What the task requires: Retype every row below without changing a character, and leave the pictures out of your copy.

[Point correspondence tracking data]
= = = = =

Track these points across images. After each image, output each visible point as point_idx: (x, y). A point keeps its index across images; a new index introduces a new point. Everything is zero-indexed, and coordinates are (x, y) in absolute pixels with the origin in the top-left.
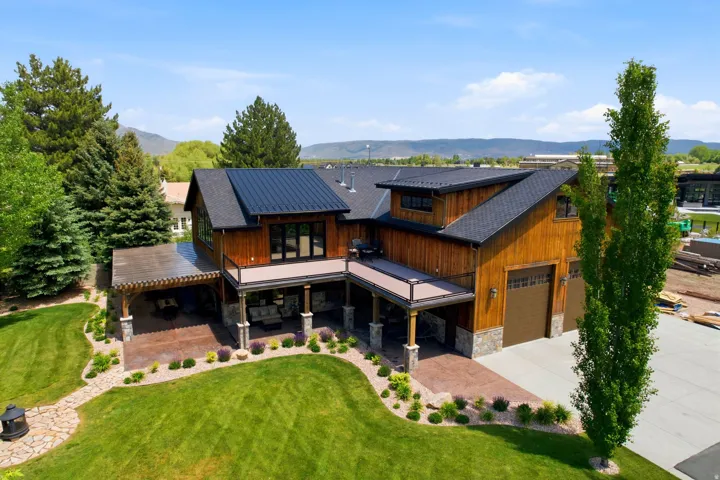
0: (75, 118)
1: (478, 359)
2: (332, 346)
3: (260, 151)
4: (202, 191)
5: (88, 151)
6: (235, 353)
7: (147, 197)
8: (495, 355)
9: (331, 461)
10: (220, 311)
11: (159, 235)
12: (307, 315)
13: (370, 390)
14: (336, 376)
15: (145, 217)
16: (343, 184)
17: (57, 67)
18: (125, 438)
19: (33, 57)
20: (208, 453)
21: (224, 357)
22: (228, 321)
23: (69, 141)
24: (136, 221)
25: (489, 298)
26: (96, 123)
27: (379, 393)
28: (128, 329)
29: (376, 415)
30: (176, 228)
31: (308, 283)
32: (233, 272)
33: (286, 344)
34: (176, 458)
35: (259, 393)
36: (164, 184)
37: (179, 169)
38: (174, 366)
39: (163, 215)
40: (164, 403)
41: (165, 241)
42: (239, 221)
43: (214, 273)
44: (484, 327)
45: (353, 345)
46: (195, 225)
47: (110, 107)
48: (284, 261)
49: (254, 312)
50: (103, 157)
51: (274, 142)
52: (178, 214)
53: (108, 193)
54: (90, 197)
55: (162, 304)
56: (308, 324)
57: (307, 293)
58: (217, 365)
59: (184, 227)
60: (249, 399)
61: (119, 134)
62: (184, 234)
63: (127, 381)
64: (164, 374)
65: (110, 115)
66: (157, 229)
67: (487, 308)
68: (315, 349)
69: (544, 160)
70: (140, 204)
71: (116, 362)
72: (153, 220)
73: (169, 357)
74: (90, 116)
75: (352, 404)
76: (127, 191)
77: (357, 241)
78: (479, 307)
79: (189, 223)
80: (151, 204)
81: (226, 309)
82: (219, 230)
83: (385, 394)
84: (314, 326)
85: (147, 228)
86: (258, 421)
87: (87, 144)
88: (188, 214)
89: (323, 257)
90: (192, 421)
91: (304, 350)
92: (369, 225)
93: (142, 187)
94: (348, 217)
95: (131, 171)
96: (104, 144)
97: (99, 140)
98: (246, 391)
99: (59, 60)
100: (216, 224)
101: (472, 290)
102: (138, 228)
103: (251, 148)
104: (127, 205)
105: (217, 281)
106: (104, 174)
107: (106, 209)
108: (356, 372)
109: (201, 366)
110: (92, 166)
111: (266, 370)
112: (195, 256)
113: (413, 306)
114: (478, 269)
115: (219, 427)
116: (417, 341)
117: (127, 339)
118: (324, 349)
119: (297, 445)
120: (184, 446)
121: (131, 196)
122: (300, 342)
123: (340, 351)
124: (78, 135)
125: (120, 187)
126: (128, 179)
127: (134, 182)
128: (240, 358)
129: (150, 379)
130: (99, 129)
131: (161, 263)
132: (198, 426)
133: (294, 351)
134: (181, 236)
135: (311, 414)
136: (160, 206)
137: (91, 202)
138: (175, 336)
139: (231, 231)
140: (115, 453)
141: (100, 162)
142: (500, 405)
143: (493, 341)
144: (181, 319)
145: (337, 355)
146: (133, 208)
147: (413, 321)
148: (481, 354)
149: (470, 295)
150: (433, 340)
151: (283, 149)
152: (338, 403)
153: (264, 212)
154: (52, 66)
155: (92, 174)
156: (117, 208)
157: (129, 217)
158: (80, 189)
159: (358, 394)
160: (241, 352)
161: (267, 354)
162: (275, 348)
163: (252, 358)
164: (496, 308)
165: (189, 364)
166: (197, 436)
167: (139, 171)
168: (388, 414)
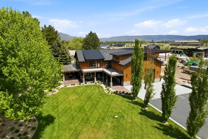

= = = = =

Response to this task:
Track these points across images. After each image, output each visible point as point_idx: (x, y). A point keeps its index across images; a new index introduces a new point. Everything is zero-indexed, and coordinates are (x, y) in absolute pixels with the origin in the top-left.
0: (75, 118)
1: (478, 359)
2: (332, 346)
3: (260, 151)
4: (202, 191)
5: (88, 151)
6: (235, 353)
7: (147, 197)
8: (495, 355)
9: (331, 461)
10: (220, 311)
11: (159, 235)
12: (307, 315)
13: (370, 390)
14: (336, 376)
15: (145, 217)
16: (343, 184)
17: (57, 67)
18: (125, 438)
19: (33, 57)
20: (208, 453)
21: (224, 357)
22: (228, 321)
23: (69, 141)
24: (136, 221)
25: (489, 298)
26: (96, 123)
27: (379, 393)
28: (128, 329)
29: (376, 415)
30: (176, 228)
31: (308, 283)
32: (233, 272)
33: (286, 344)
34: (176, 458)
35: (259, 393)
36: (164, 184)
37: (179, 169)
38: (174, 366)
39: (163, 215)
40: (164, 403)
41: (165, 241)
42: (239, 221)
43: (214, 273)
44: (484, 327)
45: (353, 345)
46: (195, 225)
47: (110, 107)
48: (284, 261)
49: (254, 312)
50: (103, 157)
51: (274, 142)
52: (178, 214)
53: (108, 193)
54: (90, 197)
55: (162, 304)
56: (308, 324)
57: (307, 293)
58: (217, 365)
59: (184, 227)
60: (249, 399)
61: (119, 134)
62: (184, 234)
63: (127, 381)
64: (164, 374)
65: (110, 115)
66: (157, 229)
67: (487, 308)
68: (315, 349)
69: (544, 160)
70: (140, 204)
71: (116, 362)
72: (153, 220)
73: (169, 357)
74: (90, 116)
75: (352, 404)
76: (127, 191)
77: (357, 241)
78: (479, 307)
79: (189, 223)
80: (151, 204)
81: (226, 309)
82: (219, 230)
83: (385, 394)
84: (314, 326)
85: (147, 228)
86: (258, 421)
87: (87, 144)
88: (188, 214)
89: (323, 257)
90: (192, 421)
91: (304, 350)
92: (369, 225)
93: (142, 187)
94: (348, 217)
95: (131, 171)
96: (104, 144)
97: (99, 140)
98: (246, 391)
99: (59, 60)
100: (216, 224)
101: (472, 290)
102: (138, 228)
103: (251, 148)
104: (127, 205)
105: (217, 281)
106: (104, 174)
107: (106, 209)
108: (356, 372)
109: (201, 366)
110: (92, 166)
111: (266, 370)
112: (195, 256)
113: (413, 306)
114: (478, 269)
115: (219, 427)
116: (417, 341)
117: (127, 339)
118: (324, 349)
119: (297, 445)
120: (184, 446)
121: (131, 196)
122: (300, 342)
123: (340, 351)
124: (78, 135)
125: (120, 187)
126: (128, 179)
127: (134, 182)
128: (240, 358)
129: (150, 379)
130: (99, 129)
131: (161, 263)
132: (198, 426)
133: (294, 351)
134: (181, 236)
135: (311, 414)
136: (160, 206)
137: (91, 202)
138: (175, 336)
139: (231, 231)
140: (115, 453)
141: (100, 162)
142: (500, 405)
143: (493, 341)
144: (181, 319)
145: (337, 355)
146: (133, 208)
147: (413, 321)
148: (481, 354)
149: (470, 295)
150: (433, 340)
151: (283, 149)
152: (338, 403)
153: (264, 212)
154: (52, 66)
155: (92, 174)
156: (117, 208)
157: (129, 217)
158: (80, 189)
159: (358, 394)
160: (241, 352)
161: (267, 354)
162: (275, 348)
163: (252, 358)
164: (496, 308)
165: (189, 364)
166: (197, 436)
167: (139, 171)
168: (388, 414)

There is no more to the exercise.